There is also a user survey that we launched in parallel with the release, to get some feedback from our users.
There is a list of changes and new features on the website.
You can upgrade using easy-install or pip using:
pip install -U scikit-learn
easy_install -u scikit-learn
There were more than 60 people contributing to this release, with 24 people having 10 commits or more.
Again many improvements are behind the scenes or only slightly notable. We improved test coverage a lot and we have much more consistent parameter names now. There is now also a user guide entry for the classification metrics, and their naming was improved.
This was one of the many improvements Arnaud Joly, who joined the project very recently but nevertheless wound up being the one with the second most commits in this release!

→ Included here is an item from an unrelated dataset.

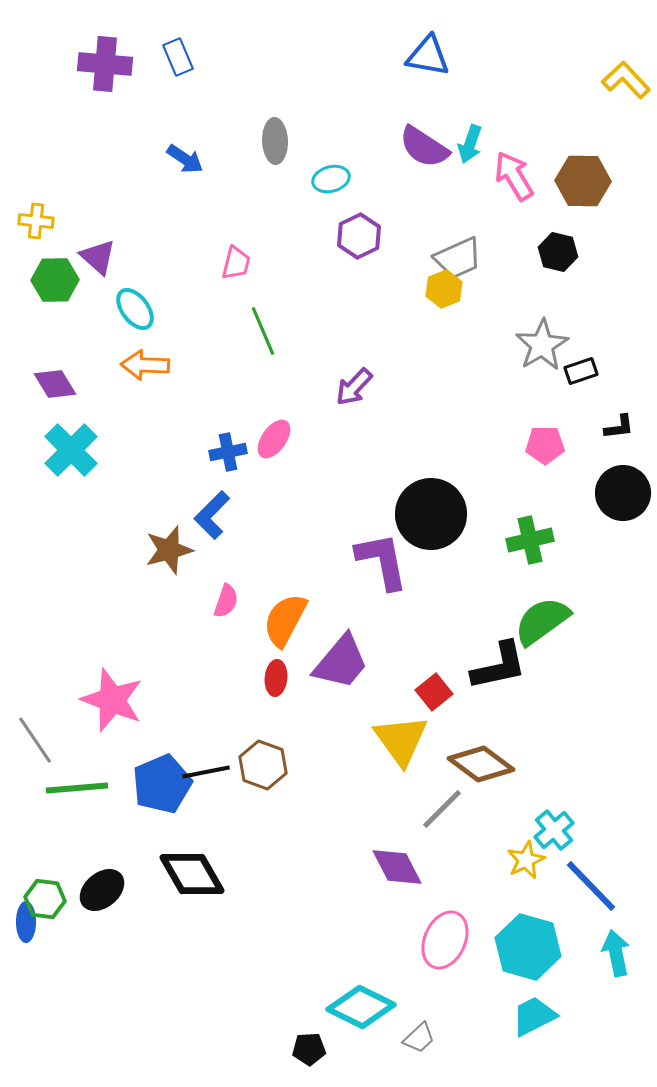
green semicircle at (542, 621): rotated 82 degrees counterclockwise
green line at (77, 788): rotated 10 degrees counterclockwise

Now let me get to some of the more visible highlights of this release from my perspective:
- Thanks to Lars and Olivier, the Hashing Trick finally made it into scikit-learn.
This allows for very fast vectorization of large text corpora and stateless transformers for the same.
- Sample weights were added to the tree module thanks to Noel and Gilles. This enabled the implementation of a smarter resampling for random forests, which leads to a speed-up of random forests of up to a factor of two! Also, this is the basis of including AdaBoost with Trees in the next release.
- I added a method to use totally randomized trees for hashing / embedding features to a high-dimensional, sparse binary representation. It goes along the lines of my last blog post on using non-linear embeddings followed by simple linear classifiers.
- I also added Nystroem kernel approximations, which are really easy to do but should come in quite handy. They still need some more work, though. For details, see my post on kernel approximations.
Thanks to the team for working on this together. I am really happy with the way everybody joins forces, this is an amazing project!